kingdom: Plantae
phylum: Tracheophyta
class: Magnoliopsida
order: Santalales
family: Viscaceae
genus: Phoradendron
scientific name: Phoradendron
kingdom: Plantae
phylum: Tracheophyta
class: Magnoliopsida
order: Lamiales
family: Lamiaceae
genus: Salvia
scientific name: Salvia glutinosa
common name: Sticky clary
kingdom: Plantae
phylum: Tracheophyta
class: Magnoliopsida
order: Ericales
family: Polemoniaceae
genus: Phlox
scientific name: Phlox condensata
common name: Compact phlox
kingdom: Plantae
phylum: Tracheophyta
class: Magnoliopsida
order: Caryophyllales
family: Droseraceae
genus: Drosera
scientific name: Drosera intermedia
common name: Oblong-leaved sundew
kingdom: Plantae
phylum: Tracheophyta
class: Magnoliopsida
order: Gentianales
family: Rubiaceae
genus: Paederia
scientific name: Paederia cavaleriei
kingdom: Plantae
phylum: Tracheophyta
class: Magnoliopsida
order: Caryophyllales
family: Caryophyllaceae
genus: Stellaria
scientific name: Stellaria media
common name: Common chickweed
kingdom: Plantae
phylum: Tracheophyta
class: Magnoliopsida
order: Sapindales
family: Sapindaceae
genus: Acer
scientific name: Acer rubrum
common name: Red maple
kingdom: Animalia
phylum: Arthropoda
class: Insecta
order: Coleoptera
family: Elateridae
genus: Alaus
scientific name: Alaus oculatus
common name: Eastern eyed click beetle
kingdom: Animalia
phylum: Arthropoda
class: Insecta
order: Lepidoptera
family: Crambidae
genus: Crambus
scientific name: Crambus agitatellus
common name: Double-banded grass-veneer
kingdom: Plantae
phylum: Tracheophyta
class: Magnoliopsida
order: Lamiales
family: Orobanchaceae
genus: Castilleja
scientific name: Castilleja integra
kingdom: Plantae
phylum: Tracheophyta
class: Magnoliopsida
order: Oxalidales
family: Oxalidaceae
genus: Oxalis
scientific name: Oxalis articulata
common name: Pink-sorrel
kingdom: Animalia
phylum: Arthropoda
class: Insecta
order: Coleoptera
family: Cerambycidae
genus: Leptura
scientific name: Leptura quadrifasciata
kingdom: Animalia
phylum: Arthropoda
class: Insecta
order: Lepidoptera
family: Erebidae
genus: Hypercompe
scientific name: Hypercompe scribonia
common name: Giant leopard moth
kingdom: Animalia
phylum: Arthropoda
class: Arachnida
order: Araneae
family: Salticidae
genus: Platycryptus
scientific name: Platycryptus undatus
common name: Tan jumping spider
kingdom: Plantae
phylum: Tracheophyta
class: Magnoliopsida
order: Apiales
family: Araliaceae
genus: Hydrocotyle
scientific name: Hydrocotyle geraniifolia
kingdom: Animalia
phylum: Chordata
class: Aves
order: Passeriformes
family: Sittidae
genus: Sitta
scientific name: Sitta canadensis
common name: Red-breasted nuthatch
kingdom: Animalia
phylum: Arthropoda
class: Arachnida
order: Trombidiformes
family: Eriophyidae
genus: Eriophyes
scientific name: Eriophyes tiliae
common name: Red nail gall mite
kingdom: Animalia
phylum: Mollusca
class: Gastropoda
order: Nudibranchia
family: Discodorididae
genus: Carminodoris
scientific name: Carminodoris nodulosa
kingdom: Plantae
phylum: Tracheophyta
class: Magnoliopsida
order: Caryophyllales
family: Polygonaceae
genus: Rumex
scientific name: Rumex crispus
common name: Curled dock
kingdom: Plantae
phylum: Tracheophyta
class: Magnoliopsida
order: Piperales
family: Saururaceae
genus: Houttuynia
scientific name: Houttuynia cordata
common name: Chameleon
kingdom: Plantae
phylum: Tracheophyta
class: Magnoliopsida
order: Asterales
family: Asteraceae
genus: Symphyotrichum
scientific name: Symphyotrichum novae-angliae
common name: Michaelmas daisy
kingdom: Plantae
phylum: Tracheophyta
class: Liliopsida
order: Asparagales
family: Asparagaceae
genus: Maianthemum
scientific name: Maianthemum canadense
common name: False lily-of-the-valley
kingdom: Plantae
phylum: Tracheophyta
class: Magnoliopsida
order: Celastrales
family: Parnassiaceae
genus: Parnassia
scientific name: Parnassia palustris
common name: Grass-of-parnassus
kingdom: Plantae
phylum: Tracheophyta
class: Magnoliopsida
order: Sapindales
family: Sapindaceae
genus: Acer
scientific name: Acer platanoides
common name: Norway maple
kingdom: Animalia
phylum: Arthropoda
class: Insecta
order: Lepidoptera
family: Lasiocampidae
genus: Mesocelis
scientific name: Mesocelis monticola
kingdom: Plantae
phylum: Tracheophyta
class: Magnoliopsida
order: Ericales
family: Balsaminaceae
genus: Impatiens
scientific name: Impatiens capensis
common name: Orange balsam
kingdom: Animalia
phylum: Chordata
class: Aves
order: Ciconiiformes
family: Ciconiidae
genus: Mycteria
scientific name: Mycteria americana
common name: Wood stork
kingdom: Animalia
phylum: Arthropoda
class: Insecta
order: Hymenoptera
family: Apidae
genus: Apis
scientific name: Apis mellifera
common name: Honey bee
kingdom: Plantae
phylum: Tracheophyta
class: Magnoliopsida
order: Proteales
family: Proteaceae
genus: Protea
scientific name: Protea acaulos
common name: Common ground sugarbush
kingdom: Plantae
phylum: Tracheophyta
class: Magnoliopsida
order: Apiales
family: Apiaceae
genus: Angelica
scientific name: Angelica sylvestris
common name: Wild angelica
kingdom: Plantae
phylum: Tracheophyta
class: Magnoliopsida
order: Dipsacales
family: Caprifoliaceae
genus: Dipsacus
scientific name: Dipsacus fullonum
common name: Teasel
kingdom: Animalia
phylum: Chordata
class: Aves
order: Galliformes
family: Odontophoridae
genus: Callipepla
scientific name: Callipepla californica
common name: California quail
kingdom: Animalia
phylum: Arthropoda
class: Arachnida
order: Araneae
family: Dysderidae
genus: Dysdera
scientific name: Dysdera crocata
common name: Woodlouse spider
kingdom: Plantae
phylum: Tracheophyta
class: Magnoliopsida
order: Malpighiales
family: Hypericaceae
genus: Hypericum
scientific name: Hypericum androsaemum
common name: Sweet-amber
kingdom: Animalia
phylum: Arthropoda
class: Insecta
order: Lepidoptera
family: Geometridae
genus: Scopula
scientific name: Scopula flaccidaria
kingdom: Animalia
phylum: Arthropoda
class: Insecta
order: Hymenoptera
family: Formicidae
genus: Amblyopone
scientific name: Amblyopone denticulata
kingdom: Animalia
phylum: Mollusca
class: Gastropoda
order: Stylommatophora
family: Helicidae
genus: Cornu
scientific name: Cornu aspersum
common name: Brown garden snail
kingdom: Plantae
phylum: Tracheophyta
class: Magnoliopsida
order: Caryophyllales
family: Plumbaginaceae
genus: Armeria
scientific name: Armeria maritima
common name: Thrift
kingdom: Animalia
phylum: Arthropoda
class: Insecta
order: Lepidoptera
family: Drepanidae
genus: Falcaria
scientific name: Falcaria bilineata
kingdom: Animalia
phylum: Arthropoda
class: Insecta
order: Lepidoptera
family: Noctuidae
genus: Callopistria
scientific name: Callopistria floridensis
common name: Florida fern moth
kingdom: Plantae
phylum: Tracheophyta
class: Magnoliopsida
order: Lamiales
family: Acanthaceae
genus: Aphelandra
━━━━━━━━━━━━━━━━
* **WRITTEN EXERCISE**:
Can you repeat these entries, substituting "vernacular name" for each "common name" and leaving everything else unchanged?

* **THE COMPLETED TASK**:
kingdom: Plantae
phylum: Tracheophyta
class: Magnoliopsida
order: Santalales
family: Viscaceae
genus: Phoradendron
scientific name: Phoradendron
kingdom: Plantae
phylum: Tracheophyta
class: Magnoliopsida
order: Lamiales
family: Lamiaceae
genus: Salvia
scientific name: Salvia glutinosa
vernacular name: Sticky clary
kingdom: Plantae
phylum: Tracheophyta
class: Magnoliopsida
order: Ericales
family: Polemoniaceae
genus: Phlox
scientific name: Phlox condensata
vernacular name: Compact phlox
kingdom: Plantae
phylum: Tracheophyta
class: Magnoliopsida
order: Caryophyllales
family: Droseraceae
genus: Drosera
scientific name: Drosera intermedia
vernacular name: Oblong-leaved sundew
kingdom: Plantae
phylum: Tracheophyta
class: Magnoliopsida
order: Gentianales
family: Rubiaceae
genus: Paederia
scientific name: Paederia cavaleriei
kingdom: Plantae
phylum: Tracheophyta
class: Magnoliopsida
order: Caryophyllales
family: Caryophyllaceae
genus: Stellaria
scientific name: Stellaria media
vernacular name: Common chickweed
kingdom: Plantae
phylum: Tracheophyta
class: Magnoliopsida
order: Sapindales
family: Sapindaceae
genus: Acer
scientific name: Acer rubrum
vernacular name: Red maple
kingdom: Animalia
phylum: Arthropoda
class: Insecta
order: Coleoptera
family: Elateridae
genus: Alaus
scientific name: Alaus oculatus
vernacular name: Eastern eyed click beetle
kingdom: Animalia
phylum: Arthropoda
class: Insecta
order: Lepidoptera
family: Crambidae
genus: Crambus
scientific name: Crambus agitatellus
vernacular name: Double-banded grass-veneer
kingdom: Plantae
phylum: Tracheophyta
class: Magnoliopsida
order: Lamiales
family: Orobanchaceae
genus: Castilleja
scientific name: Castilleja integra
kingdom: Plantae
phylum: Tracheophyta
class: Magnoliopsida
order: Oxalidales
family: Oxalidaceae
genus: Oxalis
scientific name: Oxalis articulata
vernacular name: Pink-sorrel
kingdom: Animalia
phylum: Arthropoda
class: Insecta
order: Coleoptera
family: Cerambycidae
genus: Leptura
scientific name: Leptura quadrifasciata
kingdom: Animalia
phylum: Arthropoda
class: Insecta
order: Lepidoptera
family: Erebidae
genus: Hypercompe
scientific name: Hypercompe scribonia
vernacular name: Giant leopard moth
kingdom: Animalia
phylum: Arthropoda
class: Arachnida
order: Araneae
family: Salticidae
genus: Platycryptus
scientific name: Platycryptus undatus
vernacular name: Tan jumping spider
kingdom: Plantae
phylum: Tracheophyta
class: Magnoliopsida
order: Apiales
family: Araliaceae
genus: Hydrocotyle
scientific name: Hydrocotyle geraniifolia
kingdom: Animalia
phylum: Chordata
class: Aves
order: Passeriformes
family: Sittidae
genus: Sitta
scientific name: Sitta canadensis
vernacular name: Red-breasted nuthatch
kingdom: Animalia
phylum: Arthropoda
class: Arachnida
order: Trombidiformes
family: Eriophyidae
genus: Eriophyes
scientific name: Eriophyes tiliae
vernacular name: Red nail gall mite
kingdom: Animalia
phylum: Mollusca
class: Gastropoda
order: Nudibranchia
family: Discodorididae
genus: Carminodoris
scientific name: Carminodoris nodulosa
kingdom: Plantae
phylum: Tracheophyta
class: Magnoliopsida
order: Caryophyllales
family: Polygonaceae
genus: Rumex
scientific name: Rumex crispus
vernacular name: Curled dock
kingdom: Plantae
phylum: Tracheophyta
class: Magnoliopsida
order: Piperales
family: Saururaceae
genus: Houttuynia
scientific name: Houttuynia cordata
vernacular name: Chameleon
kingdom: Plantae
phylum: Tracheophyta
class: Magnoliopsida
order: Asterales
family: Asteraceae
genus: Symphyotrichum
scientific name: Symphyotrichum novae-angliae
vernacular name: Michaelmas daisy
kingdom: Plantae
phylum: Tracheophyta
class: Liliopsida
order: Asparagales
family: Asparagaceae
genus: Maianthemum
scientific name: Maianthemum canadense
vernacular name: False lily-of-the-valley
kingdom: Plantae
phylum: Tracheophyta
class: Magnoliopsida
order: Celastrales
family: Parnassiaceae
genus: Parnassia
scientific name: Parnassia palustris
vernacular name: Grass-of-parnassus
kingdom: Plantae
phylum: Tracheophyta
class: Magnoliopsida
order: Sapindales
family: Sapindaceae
genus: Acer
scientific name: Acer platanoides
vernacular name: Norway maple
kingdom: Animalia
phylum: Arthropoda
class: Insecta
order: Lepidoptera
family: Lasiocampidae
genus: Mesocelis
scientific name: Mesocelis monticola
kingdom: Plantae
phylum: Tracheophyta
class: Magnoliopsida
order: Ericales
family: Balsaminaceae
genus: Impatiens
scientific name: Impatiens capensis
vernacular name: Orange balsam
kingdom: Animalia
phylum: Chordata
class: Aves
order: Ciconiiformes
family: Ciconiidae
genus: Mycteria
scientific name: Mycteria americana
vernacular name: Wood stork
kingdom: Animalia
phylum: Arthropoda
class: Insecta
order: Hymenoptera
family: Apidae
genus: Apis
scientific name: Apis mellifera
vernacular name: Honey bee
kingdom: Plantae
phylum: Tracheophyta
class: Magnoliopsida
order: Proteales
family: Proteaceae
genus: Protea
scientific name: Protea acaulos
vernacular name: Common ground sugarbush
kingdom: Plantae
phylum: Tracheophyta
class: Magnoliopsida
order: Apiales
family: Apiaceae
genus: Angelica
scientific name: Angelica sylvestris
vernacular name: Wild angelica
kingdom: Plantae
phylum: Tracheophyta
class: Magnoliopsida
order: Dipsacales
family: Caprifoliaceae
genus: Dipsacus
scientific name: Dipsacus fullonum
vernacular name: Teasel
kingdom: Animalia
phylum: Chordata
class: Aves
order: Galliformes
family: Odontophoridae
genus: Callipepla
scientific name: Callipepla californica
vernacular name: California quail
kingdom: Animalia
phylum: Arthropoda
class: Arachnida
order: Araneae
family: Dysderidae
genus: Dysdera
scientific name: Dysdera crocata
vernacular name: Woodlouse spider
kingdom: Plantae
phylum: Tracheophyta
class: Magnoliopsida
order: Malpighiales
family: Hypericaceae
genus: Hypericum
scientific name: Hypericum androsaemum
vernacular name: Sweet-amber
kingdom: Animalia
phylum: Arthropoda
class: Insecta
order: Lepidoptera
family: Geometridae
genus: Scopula
scientific name: Scopula flaccidaria
kingdom: Animalia
phylum: Arthropoda
class: Insecta
order: Hymenoptera
family: Formicidae
genus: Amblyopone
scientific name: Amblyopone denticulata
kingdom: Animalia
phylum: Mollusca
class: Gastropoda
order: Stylommatophora
family: Helicidae
genus: Cornu
scientific name: Cornu aspersum
vernacular name: Brown garden snail
kingdom: Plantae
phylum: Tracheophyta
class: Magnoliopsida
order: Caryophyllales
family: Plumbaginaceae
genus: Armeria
scientific name: Armeria maritima
vernacular name: Thrift
kingdom: Animalia
phylum: Arthropoda
class: Insecta
order: Lepidoptera
family: Drepanidae
genus: Falcaria
scientific name: Falcaria bilineata
kingdom: Animalia
phylum: Arthropoda
class: Insecta
order: Lepidoptera
family: Noctuidae
genus: Callopistria
scientific name: Callopistria floridensis
vernacular name: Florida fern moth
kingdom: Plantae
phylum: Tracheophyta
class: Magnoliopsida
order: Lamiales
family: Acanthaceae
genus: Aphelandra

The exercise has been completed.